> **Task details**
Each line of the records that holds "lines" should be shown in full.

[Data excerpts]
++++++++++
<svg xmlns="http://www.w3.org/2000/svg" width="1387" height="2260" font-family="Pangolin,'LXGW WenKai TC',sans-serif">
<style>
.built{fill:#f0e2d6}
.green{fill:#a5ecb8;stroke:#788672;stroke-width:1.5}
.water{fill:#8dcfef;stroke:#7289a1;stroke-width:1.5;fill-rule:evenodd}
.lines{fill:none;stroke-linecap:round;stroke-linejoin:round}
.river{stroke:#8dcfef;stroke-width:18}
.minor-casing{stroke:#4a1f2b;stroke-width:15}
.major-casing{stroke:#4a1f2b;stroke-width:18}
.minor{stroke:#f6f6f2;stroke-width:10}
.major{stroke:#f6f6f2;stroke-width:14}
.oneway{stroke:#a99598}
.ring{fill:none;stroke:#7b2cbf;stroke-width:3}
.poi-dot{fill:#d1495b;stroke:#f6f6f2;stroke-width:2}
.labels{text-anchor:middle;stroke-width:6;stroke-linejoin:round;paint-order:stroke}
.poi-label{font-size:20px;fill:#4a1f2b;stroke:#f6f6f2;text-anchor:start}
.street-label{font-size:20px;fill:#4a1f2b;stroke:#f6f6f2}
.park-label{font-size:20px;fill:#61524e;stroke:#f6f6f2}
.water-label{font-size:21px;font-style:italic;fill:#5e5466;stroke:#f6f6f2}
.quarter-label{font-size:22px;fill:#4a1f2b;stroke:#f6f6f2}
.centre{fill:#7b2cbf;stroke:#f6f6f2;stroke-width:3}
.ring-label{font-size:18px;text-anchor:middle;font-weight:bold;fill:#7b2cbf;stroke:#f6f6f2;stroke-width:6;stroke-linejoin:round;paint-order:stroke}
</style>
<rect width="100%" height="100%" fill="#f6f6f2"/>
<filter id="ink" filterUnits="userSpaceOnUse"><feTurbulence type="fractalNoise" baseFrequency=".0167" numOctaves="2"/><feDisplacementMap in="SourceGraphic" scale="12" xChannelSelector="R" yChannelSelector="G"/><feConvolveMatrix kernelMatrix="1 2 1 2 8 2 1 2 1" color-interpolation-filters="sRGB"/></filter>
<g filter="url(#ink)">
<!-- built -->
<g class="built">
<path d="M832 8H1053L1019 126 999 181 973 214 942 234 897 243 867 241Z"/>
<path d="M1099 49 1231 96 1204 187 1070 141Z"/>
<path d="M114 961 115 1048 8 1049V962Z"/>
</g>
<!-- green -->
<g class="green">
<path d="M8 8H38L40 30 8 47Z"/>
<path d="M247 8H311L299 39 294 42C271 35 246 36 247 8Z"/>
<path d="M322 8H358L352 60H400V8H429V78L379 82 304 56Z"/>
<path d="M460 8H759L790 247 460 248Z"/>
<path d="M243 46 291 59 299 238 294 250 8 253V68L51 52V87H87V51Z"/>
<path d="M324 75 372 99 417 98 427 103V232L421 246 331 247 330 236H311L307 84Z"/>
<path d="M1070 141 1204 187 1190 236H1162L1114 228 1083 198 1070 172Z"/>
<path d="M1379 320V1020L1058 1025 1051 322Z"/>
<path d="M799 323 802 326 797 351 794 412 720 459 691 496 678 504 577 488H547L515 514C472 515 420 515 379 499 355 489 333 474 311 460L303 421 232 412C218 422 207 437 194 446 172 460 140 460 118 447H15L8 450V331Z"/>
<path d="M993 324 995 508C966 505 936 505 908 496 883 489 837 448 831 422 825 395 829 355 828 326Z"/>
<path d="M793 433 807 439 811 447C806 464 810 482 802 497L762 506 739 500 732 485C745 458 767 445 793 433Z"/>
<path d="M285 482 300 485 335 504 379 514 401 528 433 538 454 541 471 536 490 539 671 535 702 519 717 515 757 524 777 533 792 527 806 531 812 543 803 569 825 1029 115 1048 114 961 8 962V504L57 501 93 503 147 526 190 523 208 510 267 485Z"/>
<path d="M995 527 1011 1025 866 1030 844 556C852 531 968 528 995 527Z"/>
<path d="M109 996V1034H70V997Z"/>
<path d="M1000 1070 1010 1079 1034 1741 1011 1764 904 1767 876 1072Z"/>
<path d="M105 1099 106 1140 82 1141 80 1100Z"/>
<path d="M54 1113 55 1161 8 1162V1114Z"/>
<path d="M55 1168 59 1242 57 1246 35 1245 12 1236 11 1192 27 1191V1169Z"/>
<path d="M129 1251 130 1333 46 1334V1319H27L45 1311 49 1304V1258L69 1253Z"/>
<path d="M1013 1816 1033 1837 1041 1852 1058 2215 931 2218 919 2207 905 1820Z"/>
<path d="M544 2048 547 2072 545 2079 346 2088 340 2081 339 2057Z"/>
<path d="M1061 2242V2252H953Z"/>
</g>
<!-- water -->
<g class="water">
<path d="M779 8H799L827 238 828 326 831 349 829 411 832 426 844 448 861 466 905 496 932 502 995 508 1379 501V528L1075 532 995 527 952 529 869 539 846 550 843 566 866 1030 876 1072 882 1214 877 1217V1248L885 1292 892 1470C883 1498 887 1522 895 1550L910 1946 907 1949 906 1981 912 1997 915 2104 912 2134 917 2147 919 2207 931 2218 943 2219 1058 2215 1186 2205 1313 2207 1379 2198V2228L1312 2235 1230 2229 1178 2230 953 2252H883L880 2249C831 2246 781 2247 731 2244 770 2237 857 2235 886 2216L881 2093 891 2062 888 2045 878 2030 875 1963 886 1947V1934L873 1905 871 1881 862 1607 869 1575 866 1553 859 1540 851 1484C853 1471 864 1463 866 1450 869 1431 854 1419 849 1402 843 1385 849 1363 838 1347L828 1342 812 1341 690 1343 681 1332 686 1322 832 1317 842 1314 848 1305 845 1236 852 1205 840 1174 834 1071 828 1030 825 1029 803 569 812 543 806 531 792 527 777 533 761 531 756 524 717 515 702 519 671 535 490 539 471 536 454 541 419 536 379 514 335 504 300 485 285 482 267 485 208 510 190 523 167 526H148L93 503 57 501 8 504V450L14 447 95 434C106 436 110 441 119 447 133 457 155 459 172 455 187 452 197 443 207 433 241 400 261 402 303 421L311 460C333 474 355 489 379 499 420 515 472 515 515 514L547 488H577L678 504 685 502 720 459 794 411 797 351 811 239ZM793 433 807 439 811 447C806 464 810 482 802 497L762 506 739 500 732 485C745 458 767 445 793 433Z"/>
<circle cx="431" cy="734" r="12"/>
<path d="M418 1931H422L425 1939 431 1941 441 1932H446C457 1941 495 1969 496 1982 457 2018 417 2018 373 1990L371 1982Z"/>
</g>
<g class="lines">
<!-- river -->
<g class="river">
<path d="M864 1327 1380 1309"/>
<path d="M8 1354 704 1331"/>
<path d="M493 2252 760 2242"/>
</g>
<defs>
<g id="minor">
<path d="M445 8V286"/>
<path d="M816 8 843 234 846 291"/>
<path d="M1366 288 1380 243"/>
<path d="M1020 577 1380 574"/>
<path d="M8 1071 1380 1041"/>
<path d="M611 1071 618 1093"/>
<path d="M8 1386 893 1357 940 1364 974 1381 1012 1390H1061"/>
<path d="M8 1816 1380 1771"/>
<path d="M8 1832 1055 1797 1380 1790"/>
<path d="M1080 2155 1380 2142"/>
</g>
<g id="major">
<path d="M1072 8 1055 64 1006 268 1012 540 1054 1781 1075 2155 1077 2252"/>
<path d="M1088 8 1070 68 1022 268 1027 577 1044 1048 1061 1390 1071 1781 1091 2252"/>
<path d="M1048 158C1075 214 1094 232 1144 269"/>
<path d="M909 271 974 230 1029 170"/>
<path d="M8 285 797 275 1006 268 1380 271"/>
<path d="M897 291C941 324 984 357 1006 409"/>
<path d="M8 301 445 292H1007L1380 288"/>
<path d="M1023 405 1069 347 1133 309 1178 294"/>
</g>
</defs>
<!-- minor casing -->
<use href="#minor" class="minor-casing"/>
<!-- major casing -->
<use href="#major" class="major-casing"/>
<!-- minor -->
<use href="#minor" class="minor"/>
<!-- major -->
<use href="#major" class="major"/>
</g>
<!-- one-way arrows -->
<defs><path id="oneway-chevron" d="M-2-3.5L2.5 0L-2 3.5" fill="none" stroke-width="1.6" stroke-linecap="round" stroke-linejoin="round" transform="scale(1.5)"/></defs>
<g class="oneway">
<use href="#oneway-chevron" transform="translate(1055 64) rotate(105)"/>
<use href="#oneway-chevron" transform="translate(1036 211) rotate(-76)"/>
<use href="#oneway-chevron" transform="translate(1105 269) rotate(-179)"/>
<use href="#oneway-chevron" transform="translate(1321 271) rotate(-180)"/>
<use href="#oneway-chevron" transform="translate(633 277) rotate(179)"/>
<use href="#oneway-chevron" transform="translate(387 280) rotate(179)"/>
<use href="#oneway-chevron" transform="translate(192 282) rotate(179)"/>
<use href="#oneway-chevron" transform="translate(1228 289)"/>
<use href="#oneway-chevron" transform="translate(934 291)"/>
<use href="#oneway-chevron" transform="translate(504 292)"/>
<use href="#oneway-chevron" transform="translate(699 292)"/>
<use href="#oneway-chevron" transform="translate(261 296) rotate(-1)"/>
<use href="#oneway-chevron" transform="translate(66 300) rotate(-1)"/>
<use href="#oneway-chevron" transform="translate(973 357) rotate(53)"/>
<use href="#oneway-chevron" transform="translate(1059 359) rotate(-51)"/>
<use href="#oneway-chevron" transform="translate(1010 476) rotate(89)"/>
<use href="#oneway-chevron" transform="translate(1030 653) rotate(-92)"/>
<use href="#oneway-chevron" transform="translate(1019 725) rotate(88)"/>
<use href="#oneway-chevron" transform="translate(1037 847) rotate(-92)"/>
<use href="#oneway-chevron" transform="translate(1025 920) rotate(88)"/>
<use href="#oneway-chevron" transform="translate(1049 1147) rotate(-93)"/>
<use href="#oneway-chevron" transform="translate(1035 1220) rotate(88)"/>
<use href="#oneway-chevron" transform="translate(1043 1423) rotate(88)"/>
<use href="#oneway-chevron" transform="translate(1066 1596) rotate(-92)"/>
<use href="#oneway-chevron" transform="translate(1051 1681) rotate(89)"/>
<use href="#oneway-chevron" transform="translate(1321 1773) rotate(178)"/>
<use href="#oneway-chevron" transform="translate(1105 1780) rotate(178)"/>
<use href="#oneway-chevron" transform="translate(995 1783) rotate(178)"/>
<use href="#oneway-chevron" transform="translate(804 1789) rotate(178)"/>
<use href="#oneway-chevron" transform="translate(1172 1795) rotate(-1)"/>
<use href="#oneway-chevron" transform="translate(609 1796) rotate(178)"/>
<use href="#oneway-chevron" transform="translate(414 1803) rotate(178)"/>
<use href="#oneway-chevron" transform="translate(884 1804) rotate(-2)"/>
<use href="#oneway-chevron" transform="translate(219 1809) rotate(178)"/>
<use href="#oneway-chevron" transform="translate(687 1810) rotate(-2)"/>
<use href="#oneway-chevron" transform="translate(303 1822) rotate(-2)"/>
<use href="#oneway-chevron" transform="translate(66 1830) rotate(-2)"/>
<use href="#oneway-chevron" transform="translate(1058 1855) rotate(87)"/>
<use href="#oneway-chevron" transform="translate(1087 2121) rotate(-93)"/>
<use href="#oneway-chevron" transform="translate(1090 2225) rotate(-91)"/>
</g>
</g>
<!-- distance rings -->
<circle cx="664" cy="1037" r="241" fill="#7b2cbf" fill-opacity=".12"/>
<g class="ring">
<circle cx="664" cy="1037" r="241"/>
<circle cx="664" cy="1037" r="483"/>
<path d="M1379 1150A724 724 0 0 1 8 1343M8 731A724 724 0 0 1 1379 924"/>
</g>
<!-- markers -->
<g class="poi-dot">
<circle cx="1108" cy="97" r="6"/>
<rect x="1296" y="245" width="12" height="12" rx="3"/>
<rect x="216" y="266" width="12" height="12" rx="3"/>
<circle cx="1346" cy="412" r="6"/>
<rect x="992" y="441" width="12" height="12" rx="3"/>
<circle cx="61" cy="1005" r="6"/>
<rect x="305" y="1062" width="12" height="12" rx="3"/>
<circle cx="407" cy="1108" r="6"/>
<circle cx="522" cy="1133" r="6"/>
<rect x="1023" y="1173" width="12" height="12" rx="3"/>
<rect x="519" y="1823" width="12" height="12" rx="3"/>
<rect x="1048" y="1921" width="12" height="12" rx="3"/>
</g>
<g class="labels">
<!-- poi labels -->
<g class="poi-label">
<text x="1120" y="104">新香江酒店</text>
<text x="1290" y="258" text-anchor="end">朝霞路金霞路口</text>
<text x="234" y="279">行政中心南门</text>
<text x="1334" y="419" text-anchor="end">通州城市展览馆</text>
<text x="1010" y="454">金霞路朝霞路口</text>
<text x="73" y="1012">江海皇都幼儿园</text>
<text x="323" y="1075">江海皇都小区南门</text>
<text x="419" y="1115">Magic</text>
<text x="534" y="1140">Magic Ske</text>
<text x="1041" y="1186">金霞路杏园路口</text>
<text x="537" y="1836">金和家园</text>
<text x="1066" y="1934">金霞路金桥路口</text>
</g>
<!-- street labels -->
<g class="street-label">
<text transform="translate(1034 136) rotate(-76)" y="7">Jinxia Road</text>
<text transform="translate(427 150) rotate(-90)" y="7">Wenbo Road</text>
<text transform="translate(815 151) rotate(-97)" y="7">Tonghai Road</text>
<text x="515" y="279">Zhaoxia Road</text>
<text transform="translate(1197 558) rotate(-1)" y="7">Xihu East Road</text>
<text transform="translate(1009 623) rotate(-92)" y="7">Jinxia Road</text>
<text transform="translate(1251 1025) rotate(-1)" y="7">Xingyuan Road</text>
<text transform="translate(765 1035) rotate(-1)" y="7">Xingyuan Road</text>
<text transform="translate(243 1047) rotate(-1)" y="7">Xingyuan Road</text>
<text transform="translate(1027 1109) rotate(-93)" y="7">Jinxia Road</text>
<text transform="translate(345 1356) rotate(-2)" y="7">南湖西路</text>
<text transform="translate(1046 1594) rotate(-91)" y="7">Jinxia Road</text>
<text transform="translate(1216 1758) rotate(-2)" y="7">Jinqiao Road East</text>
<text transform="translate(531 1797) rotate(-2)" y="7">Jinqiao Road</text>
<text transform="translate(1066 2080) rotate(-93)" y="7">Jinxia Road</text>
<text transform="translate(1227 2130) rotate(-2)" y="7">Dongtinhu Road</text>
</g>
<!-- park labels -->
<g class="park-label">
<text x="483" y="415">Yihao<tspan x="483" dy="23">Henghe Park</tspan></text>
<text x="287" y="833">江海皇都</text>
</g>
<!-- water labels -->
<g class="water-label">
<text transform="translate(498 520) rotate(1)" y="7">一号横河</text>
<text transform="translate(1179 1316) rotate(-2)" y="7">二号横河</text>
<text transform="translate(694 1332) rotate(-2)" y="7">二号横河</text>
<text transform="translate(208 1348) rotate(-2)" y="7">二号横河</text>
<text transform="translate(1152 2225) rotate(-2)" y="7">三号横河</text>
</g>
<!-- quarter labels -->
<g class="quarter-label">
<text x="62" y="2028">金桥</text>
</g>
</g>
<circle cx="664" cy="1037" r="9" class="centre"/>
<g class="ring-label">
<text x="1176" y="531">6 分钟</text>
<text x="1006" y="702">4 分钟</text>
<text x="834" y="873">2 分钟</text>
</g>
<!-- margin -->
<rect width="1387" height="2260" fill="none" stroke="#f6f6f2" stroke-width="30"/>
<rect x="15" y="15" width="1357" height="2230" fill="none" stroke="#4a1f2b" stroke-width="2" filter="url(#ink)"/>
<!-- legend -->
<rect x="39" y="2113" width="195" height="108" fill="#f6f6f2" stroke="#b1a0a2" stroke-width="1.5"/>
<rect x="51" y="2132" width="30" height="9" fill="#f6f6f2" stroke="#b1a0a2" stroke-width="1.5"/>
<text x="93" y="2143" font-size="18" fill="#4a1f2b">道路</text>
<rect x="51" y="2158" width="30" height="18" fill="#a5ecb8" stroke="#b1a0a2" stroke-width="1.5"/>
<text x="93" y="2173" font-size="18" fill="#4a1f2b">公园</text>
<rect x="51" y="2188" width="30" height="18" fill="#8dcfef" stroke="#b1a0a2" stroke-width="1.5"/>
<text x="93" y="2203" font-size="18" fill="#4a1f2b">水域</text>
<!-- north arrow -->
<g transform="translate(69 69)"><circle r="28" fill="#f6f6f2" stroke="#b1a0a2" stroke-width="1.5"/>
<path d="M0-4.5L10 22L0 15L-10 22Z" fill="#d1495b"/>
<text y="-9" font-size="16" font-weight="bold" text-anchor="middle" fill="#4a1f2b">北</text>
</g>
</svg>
++++++++++
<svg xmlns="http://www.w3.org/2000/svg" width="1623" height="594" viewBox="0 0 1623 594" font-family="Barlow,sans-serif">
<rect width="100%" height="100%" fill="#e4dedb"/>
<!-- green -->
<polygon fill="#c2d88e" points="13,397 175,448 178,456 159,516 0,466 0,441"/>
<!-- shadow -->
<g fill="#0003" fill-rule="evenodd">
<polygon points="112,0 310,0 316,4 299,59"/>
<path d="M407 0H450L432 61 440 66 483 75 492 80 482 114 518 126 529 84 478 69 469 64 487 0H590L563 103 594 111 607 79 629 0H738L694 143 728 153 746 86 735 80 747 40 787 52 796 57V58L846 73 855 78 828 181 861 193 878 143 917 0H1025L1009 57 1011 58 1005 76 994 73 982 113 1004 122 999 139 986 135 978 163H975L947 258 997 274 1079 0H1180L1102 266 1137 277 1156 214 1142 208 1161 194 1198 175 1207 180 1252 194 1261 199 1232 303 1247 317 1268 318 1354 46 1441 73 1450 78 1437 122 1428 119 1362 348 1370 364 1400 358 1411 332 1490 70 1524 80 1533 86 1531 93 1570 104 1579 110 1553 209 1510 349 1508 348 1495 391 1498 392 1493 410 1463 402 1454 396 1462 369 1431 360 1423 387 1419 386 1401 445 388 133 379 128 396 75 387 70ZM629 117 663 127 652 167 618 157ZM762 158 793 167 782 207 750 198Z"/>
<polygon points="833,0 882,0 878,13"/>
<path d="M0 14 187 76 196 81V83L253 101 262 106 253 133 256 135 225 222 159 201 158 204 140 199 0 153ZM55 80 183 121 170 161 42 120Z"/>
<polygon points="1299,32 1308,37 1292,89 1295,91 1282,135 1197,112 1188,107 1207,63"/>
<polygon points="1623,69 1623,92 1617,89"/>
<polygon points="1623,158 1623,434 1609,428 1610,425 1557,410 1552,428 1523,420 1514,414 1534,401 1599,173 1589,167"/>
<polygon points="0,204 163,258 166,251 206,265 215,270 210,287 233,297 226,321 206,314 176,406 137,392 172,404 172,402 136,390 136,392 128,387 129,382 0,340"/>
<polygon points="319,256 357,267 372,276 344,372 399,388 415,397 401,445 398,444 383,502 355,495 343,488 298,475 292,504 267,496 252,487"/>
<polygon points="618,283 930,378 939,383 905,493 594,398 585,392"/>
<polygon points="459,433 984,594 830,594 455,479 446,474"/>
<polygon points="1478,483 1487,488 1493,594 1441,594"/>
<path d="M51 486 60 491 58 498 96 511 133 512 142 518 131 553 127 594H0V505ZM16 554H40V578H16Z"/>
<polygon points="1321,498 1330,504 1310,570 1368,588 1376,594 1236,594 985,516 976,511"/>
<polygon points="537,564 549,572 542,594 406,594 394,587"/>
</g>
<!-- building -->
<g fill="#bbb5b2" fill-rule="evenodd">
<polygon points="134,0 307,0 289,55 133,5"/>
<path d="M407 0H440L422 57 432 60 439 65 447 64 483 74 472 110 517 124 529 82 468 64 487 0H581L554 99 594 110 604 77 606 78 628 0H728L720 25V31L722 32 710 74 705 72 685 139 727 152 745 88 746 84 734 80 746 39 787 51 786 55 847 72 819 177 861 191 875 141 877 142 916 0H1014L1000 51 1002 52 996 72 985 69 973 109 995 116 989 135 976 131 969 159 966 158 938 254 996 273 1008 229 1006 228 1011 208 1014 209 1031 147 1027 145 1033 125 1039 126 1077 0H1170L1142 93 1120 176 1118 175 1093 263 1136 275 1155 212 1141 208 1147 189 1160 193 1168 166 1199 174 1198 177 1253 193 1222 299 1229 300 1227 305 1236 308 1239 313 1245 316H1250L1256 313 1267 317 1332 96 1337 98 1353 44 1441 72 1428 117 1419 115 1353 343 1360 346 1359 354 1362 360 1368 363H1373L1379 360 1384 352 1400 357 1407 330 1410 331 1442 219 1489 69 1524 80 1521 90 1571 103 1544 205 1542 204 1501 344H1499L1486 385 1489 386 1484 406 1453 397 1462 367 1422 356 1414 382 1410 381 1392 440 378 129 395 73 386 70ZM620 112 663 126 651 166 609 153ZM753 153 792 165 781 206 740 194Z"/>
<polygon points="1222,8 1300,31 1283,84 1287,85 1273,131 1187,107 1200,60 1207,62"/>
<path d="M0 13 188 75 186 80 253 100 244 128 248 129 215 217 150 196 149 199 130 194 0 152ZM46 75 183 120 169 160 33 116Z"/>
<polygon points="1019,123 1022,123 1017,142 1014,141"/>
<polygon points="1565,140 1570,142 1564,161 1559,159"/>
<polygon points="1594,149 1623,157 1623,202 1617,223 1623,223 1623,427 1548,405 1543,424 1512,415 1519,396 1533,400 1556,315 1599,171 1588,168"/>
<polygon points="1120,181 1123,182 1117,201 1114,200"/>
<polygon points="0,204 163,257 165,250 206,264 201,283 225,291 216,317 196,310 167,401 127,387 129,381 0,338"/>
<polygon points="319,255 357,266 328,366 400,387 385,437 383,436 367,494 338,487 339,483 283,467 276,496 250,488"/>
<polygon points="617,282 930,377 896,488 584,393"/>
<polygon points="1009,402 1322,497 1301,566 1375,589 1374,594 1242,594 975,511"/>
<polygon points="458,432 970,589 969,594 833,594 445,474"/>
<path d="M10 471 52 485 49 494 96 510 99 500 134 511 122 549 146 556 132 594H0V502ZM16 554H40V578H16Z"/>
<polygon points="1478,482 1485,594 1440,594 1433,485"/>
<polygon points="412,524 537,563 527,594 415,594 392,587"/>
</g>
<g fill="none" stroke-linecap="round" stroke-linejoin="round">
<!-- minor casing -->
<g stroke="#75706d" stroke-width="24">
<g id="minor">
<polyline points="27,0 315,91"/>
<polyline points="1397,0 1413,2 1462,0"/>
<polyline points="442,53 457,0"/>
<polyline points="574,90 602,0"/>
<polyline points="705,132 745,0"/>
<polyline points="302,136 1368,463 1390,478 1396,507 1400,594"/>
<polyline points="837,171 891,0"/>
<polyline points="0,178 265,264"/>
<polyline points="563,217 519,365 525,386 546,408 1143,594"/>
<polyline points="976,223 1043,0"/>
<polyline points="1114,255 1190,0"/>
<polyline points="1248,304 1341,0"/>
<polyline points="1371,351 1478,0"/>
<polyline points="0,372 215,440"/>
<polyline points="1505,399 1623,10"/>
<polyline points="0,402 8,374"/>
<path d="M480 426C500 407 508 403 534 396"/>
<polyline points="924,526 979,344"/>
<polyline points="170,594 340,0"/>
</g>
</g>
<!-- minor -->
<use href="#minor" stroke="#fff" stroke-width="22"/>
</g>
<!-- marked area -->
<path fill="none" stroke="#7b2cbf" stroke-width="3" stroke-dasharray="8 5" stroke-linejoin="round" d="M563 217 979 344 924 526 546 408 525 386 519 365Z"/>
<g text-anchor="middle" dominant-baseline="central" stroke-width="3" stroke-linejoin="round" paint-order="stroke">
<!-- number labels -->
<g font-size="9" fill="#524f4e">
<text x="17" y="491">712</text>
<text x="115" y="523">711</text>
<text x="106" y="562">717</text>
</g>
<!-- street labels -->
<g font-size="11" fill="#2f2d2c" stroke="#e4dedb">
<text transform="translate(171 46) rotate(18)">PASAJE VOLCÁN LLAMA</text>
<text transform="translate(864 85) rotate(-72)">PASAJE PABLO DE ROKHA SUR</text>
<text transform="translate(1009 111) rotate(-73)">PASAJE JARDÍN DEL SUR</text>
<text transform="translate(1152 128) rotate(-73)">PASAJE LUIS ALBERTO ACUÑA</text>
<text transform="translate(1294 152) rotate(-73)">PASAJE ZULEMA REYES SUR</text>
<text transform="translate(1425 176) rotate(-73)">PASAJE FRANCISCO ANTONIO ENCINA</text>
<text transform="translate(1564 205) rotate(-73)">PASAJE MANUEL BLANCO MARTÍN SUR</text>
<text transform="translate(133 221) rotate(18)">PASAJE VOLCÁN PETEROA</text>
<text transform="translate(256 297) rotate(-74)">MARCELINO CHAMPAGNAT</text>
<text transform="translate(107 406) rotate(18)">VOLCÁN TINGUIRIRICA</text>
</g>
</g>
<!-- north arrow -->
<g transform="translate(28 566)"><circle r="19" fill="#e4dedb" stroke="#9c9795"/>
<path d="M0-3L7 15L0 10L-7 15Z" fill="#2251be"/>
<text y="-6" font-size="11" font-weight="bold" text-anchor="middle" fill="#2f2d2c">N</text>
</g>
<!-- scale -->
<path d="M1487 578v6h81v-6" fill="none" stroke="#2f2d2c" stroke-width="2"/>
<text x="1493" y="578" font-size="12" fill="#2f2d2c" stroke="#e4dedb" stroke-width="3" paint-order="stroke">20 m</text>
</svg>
++++++++++
> **Output of the task**
.lines{fill:none;stroke-linecap:round;stroke-linejoin:round}
<g class="lines">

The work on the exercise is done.